◆ **Try it**: Below this line is the material. Write out only its lines from the one containing "[395,545,465,557] name and" through the one containing "(105, 786) none", both kept, exactly.

◆ **Data section**:

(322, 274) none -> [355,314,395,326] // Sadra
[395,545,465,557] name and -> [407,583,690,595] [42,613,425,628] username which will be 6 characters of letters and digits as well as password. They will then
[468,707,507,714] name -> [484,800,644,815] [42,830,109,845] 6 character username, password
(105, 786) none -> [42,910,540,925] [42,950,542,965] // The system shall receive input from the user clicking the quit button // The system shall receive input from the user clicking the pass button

---

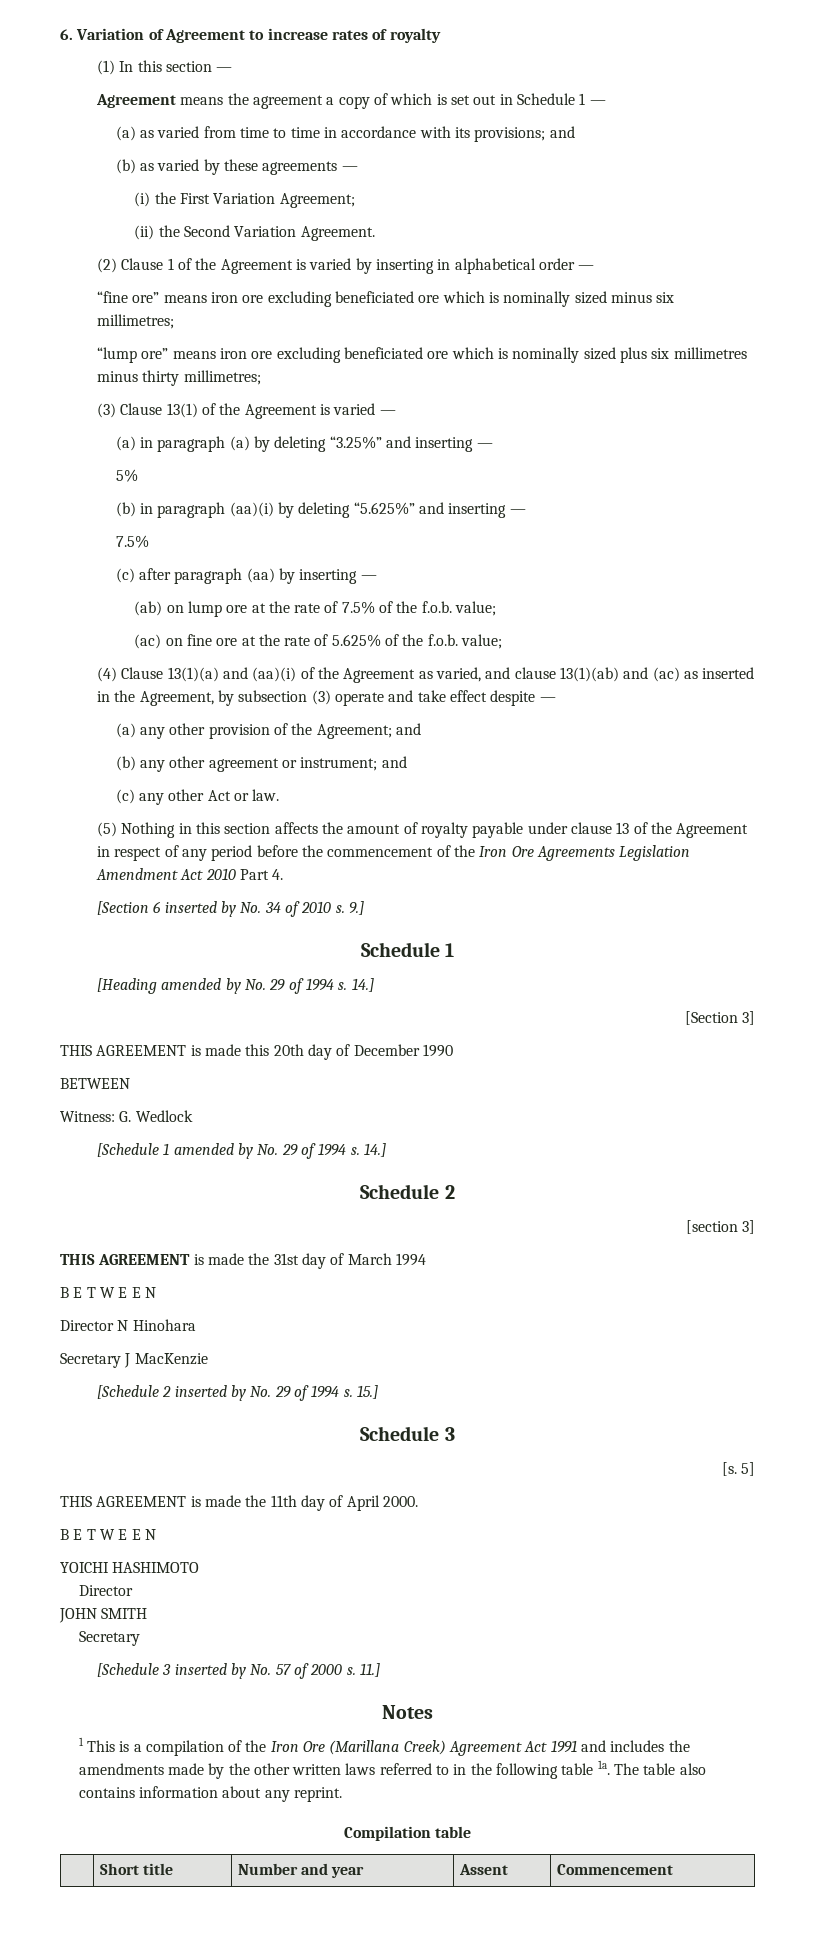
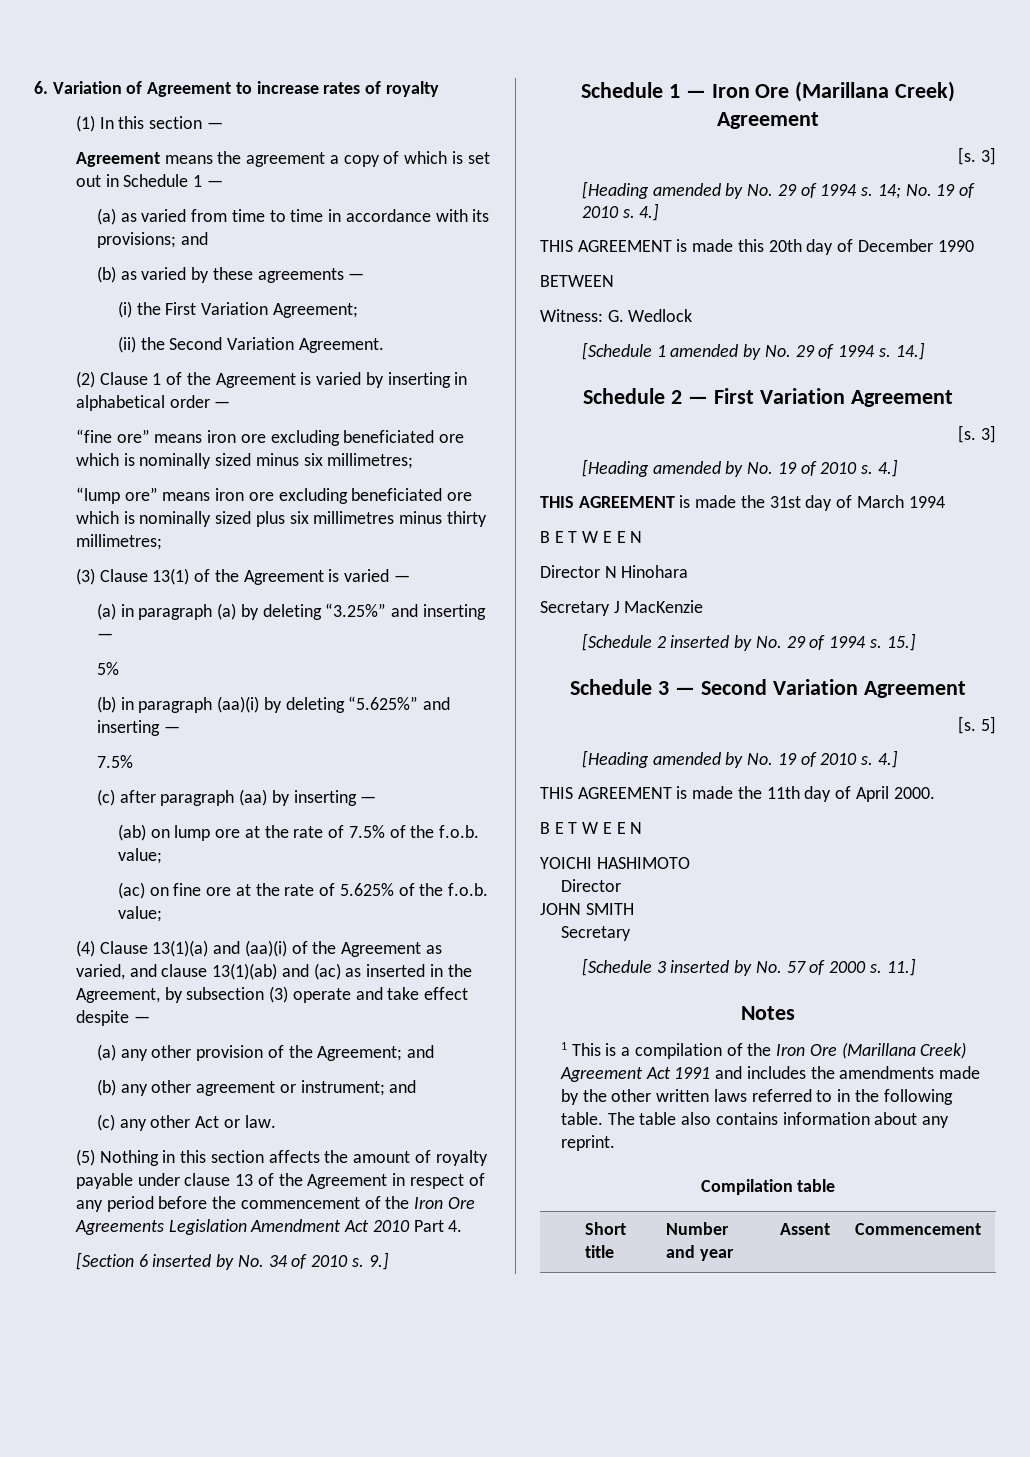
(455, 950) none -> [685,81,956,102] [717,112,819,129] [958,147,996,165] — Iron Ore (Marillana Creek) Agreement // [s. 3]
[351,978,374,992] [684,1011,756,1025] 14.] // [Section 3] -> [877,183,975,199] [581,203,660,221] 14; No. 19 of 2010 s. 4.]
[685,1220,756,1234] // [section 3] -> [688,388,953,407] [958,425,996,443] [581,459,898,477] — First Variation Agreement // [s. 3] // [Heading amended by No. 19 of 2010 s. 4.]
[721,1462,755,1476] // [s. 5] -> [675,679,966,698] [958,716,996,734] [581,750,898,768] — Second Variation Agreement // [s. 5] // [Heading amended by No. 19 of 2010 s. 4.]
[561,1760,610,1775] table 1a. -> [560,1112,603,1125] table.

◆ **Exercise answer**:
[395,545,465,557] name and -> [407,583,690,595] [42,613,425,628] username which will be 6 characters of letters and digits as well as password. They will then
[468,707,507,714] name -> [484,800,644,815] [42,830,109,845] 6 character username, password
(105, 786) none -> [42,910,540,925] [42,950,542,965] // The system shall receive input from the user clicking the quit button // The system shall receive input from the user clicking the pass button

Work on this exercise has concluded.